* [SELECTED EXCERPT]
####

Don't let him near your engines! Amazing how much BS is out there. One" expert" on one of the snob forums says that if you rotate a DD the wrong way with a wrench, you will break the waterpump key. HA HA HA.
 
Don't let him near your engines! Amazing how much BS is out there. One" expert" on one of the snob forums says that if you rotate a DD the wrong way with a wrench, you will break the waterpump key. HA HA HA.

And some people say an engine can't be properly rebuilt in the boat...and bearings can't be rolled in.
 
I didn't know the water pumps had keys? Where are the locks?

It's amazing how much everyone knows about things they don't work on. Rebuilding an engine every 10 years is not going to make anyone an expert except on the internet.
 
Don't let him near your engines! Amazing how much BS is out there. One" expert" on one of the snob forums says that if you rotate a DD the wrong way with a wrench, you will break the waterpump key. HA HA HA.

####

* [EXCERPTED RECORDS]
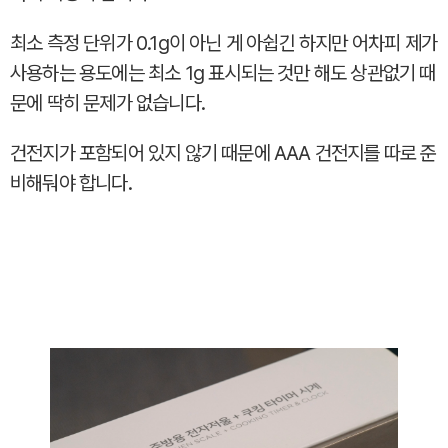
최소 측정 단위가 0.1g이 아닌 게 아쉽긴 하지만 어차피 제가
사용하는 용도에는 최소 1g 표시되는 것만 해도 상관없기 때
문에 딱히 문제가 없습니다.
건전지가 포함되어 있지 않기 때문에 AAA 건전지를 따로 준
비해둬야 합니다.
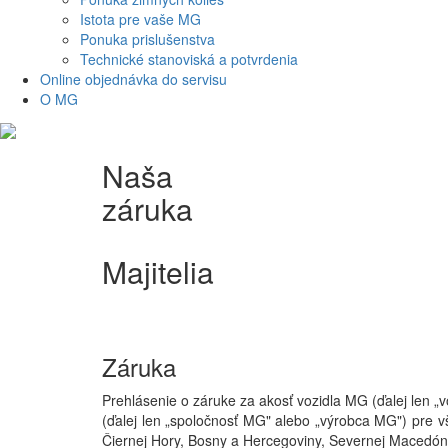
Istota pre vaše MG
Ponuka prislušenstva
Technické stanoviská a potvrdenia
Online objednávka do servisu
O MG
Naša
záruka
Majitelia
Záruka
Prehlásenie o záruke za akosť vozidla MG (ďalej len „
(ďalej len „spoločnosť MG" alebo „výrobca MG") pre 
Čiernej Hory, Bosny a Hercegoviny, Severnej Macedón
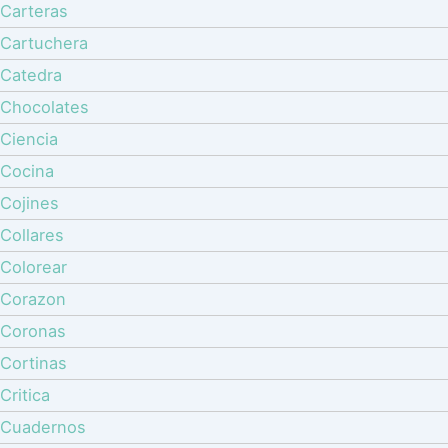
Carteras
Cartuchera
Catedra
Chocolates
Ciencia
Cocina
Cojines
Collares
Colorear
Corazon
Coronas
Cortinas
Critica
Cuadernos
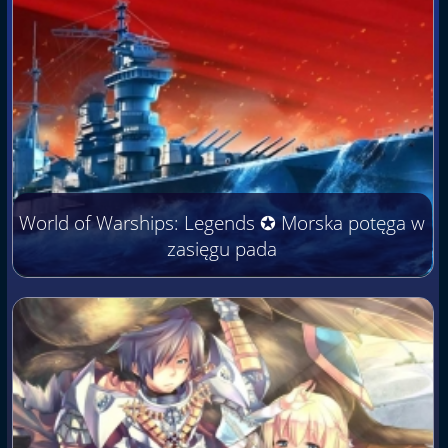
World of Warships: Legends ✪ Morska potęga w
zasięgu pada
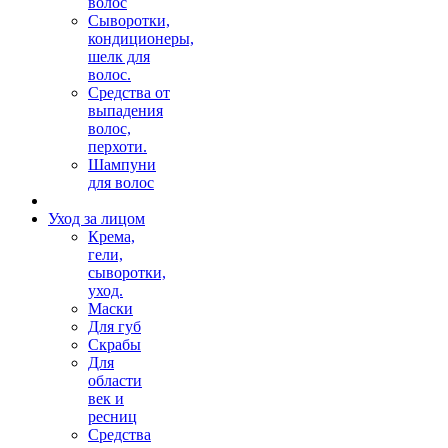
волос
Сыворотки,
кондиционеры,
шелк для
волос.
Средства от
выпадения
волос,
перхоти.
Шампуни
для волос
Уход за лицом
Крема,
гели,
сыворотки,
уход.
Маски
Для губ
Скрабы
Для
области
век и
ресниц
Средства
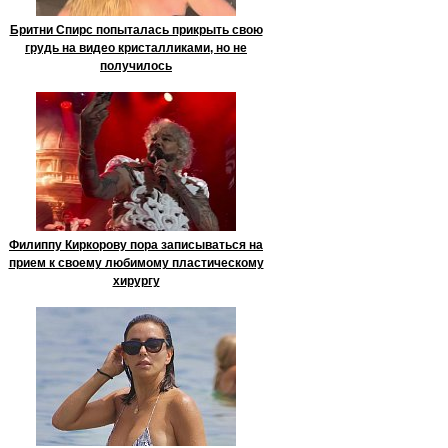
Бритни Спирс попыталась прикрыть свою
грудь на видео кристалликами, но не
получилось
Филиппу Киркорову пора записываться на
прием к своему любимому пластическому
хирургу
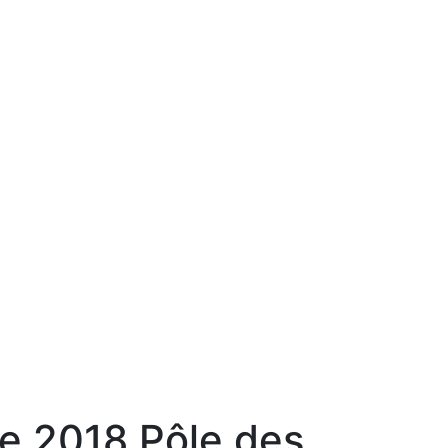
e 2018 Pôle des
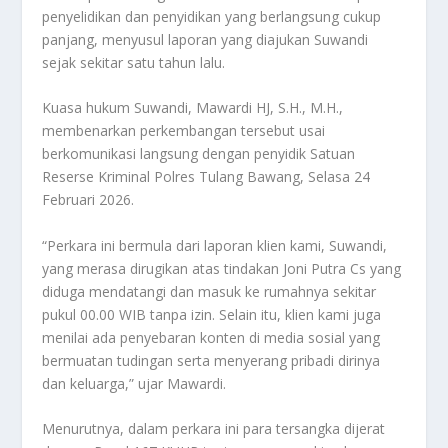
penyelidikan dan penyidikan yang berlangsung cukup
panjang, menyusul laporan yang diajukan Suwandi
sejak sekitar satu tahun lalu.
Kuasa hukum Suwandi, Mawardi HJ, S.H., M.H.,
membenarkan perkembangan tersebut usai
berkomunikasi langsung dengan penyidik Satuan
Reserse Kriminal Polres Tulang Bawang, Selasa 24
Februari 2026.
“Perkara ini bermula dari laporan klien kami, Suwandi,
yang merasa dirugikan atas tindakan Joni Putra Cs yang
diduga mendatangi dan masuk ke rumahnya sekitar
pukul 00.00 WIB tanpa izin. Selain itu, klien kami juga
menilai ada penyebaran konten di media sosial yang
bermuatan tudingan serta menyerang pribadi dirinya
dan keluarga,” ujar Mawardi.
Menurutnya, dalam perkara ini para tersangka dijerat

####

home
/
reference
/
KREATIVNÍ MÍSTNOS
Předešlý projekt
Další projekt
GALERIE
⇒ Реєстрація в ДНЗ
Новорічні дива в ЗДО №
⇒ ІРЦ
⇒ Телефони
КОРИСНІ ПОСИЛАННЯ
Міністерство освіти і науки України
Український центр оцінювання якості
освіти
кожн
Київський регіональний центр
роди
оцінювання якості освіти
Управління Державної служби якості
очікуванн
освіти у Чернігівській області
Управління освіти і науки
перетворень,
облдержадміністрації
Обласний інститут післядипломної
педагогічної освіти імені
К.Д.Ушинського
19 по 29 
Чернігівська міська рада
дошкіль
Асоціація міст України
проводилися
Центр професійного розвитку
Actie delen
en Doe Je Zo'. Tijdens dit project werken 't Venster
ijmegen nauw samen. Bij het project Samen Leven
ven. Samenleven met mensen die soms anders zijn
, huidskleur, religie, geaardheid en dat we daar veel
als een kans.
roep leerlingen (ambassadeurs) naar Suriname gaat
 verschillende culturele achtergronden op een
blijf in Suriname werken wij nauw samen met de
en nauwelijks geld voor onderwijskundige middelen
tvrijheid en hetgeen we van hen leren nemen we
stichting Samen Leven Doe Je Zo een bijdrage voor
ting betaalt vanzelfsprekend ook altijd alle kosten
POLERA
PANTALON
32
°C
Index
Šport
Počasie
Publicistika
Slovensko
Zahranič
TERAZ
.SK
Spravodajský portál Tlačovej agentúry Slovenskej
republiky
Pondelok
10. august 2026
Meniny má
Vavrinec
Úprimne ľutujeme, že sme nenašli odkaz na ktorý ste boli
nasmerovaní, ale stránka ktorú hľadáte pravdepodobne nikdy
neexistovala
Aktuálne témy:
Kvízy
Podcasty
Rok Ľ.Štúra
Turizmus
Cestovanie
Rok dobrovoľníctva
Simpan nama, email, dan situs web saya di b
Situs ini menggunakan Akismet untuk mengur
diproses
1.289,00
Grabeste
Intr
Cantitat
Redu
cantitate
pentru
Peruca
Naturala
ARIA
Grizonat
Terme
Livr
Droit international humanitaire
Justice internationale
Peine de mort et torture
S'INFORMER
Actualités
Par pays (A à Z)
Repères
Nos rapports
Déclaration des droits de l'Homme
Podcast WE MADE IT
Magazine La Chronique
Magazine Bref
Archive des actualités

####

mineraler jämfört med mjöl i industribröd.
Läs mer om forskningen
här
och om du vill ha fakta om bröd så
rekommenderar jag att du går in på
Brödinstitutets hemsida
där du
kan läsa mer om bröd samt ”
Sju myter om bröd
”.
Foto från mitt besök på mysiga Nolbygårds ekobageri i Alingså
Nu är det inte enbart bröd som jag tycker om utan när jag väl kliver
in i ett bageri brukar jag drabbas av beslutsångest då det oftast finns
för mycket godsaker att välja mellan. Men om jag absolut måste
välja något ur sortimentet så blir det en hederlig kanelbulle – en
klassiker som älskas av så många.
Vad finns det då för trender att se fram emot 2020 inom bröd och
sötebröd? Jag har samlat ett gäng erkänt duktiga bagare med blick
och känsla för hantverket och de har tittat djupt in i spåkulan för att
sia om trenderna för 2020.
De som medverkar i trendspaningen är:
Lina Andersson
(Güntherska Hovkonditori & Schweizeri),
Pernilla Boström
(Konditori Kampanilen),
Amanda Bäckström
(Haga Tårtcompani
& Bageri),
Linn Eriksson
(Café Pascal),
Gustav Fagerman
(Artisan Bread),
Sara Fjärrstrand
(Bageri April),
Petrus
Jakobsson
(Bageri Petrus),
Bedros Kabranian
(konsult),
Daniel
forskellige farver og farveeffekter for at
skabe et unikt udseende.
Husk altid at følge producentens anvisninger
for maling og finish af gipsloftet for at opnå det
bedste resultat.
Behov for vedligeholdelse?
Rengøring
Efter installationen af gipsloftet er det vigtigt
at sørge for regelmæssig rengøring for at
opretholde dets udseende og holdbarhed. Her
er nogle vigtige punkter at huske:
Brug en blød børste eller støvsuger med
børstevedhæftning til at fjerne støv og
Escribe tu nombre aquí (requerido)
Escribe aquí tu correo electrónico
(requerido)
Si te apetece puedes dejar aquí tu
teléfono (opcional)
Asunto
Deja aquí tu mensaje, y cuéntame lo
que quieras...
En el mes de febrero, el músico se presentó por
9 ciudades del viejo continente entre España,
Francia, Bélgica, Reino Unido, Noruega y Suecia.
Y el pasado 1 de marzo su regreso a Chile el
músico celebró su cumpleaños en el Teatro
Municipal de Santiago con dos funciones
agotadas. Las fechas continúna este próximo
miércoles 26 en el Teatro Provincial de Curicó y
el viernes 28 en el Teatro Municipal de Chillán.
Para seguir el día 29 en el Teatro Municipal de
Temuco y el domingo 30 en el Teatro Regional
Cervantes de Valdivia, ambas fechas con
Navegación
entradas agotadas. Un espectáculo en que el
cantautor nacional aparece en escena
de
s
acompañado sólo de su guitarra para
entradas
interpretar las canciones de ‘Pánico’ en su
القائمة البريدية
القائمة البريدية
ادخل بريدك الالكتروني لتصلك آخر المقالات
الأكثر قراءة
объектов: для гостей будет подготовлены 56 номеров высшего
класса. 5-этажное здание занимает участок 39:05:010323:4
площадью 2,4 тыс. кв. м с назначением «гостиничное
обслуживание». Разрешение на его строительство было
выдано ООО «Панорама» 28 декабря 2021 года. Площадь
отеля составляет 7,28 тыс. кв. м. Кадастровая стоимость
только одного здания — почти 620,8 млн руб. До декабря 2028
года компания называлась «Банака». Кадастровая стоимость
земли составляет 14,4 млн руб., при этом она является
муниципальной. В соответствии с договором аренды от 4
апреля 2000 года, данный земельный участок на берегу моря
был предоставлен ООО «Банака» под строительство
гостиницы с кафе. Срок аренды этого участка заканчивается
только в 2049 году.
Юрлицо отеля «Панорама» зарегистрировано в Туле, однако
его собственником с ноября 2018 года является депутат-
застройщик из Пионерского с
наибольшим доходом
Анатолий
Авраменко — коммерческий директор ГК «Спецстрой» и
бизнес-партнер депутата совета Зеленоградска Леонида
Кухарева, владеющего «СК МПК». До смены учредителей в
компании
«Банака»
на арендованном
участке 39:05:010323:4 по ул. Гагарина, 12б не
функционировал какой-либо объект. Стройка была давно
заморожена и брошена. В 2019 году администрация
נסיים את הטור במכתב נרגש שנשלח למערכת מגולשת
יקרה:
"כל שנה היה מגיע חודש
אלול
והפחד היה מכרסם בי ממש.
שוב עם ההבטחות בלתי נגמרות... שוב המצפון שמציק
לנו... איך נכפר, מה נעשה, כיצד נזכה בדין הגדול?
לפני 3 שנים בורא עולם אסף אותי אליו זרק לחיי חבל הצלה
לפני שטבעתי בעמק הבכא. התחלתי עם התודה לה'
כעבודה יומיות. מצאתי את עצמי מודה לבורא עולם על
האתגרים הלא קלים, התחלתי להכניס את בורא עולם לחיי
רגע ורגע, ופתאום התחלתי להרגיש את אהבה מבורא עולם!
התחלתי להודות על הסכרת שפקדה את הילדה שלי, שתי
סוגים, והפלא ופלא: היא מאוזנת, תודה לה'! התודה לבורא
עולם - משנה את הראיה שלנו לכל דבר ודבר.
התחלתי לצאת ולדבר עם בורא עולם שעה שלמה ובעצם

####

* [INSTRUCTIONS TO FOLLOW]
Quote the stretch of the boat engine forum text from "And some people" through "are the locks?".

* [REPLY TO THE EXERCISE]
And some people say an engine can't be properly rebuilt in the boat...and bearings can't be rolled in.
 
I didn't know the water pumps had keys? Where are the locks?